Would you output, exactly as written, the line with "First, by its" and all lines after it to the end of the data below, and no others?

### Records provided ###

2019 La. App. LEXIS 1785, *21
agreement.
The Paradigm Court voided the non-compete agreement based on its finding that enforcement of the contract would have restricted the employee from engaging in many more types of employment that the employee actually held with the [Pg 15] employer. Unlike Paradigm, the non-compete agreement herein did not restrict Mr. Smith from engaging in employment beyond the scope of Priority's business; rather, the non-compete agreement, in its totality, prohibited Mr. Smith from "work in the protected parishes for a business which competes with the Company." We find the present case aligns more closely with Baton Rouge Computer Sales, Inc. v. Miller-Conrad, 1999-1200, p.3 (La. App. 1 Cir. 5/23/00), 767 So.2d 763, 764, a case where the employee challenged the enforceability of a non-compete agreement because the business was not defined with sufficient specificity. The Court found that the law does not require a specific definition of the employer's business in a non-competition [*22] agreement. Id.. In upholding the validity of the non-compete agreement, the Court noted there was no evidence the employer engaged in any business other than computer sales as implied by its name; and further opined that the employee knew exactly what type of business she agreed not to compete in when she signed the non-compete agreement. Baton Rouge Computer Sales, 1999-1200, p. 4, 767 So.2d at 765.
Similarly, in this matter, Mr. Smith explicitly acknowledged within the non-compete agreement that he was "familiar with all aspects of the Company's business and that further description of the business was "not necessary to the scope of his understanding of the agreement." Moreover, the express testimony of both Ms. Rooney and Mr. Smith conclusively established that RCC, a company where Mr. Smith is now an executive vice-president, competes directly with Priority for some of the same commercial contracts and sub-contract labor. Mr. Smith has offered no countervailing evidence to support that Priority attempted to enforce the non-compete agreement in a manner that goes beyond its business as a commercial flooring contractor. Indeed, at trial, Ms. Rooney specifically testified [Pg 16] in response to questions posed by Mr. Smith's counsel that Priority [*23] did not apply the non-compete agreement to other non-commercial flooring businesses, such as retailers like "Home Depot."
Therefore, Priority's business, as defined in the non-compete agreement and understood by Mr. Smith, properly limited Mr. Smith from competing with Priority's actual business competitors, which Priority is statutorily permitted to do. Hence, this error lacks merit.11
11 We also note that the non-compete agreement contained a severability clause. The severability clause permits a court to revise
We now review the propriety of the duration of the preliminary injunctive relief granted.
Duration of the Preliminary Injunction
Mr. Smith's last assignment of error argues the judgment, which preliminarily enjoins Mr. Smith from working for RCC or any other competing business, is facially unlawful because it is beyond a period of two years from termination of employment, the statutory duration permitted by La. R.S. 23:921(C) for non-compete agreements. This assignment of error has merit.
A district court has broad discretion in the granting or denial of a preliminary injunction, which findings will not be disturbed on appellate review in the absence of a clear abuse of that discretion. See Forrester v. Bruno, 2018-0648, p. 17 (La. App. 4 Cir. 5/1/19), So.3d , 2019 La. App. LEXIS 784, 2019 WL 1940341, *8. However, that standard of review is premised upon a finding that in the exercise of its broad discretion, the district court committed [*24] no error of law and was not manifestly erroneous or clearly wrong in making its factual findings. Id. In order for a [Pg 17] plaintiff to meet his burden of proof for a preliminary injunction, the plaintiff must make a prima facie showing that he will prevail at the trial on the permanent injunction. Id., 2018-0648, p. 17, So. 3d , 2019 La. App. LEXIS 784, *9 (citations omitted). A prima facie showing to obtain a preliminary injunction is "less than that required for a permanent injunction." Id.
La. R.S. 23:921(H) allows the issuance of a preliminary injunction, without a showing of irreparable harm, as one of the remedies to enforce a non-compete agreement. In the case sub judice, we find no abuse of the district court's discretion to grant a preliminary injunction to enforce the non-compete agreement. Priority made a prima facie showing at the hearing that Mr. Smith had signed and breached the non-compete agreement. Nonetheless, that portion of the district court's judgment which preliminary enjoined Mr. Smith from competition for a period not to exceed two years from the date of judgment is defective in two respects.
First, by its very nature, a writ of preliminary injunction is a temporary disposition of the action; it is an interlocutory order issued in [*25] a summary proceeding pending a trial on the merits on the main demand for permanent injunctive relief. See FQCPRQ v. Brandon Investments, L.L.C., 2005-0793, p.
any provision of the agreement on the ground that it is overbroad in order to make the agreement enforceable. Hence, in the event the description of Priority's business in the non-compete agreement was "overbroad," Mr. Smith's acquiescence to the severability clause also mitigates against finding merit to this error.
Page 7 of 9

###

Response to this task.
First, by its very nature, a writ of preliminary injunction is a temporary disposition of the action; it is an interlocutory order issued in [*25] a summary proceeding pending a trial on the merits on the main demand for permanent injunctive relief. See FQCPRQ v. Brandon Investments, L.L.C., 2005-0793, p.
any provision of the agreement on the ground that it is overbroad in order to make the agreement enforceable. Hence, in the event the description of Priority's business in the non-compete agreement was "overbroad," Mr. Smith's acquiescence to the severability clause also mitigates against finding merit to this error.
Page 7 of 9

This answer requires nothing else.